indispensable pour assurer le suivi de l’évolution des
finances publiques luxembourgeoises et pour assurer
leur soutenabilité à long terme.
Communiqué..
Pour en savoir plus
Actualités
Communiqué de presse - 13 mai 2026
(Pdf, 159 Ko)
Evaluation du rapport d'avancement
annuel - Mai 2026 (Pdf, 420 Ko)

==

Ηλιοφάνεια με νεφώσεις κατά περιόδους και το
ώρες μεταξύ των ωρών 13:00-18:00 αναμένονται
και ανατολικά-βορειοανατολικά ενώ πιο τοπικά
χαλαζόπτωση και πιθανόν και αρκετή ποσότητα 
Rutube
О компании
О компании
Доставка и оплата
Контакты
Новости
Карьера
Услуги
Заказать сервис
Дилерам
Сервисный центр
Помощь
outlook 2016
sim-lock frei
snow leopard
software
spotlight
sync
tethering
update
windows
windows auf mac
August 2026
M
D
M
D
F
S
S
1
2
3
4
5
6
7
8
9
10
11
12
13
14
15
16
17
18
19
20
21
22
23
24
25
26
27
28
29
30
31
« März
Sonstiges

...

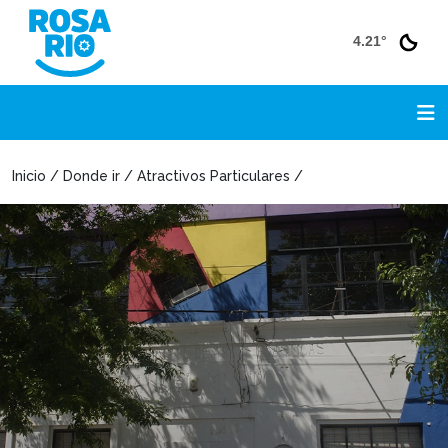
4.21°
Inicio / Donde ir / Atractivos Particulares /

→ Problem to work on
Copy each line of the data that contains the word "Communiqué".

→ Answer to this problem
Communiqué..
Communiqué de presse - 13 mai 2026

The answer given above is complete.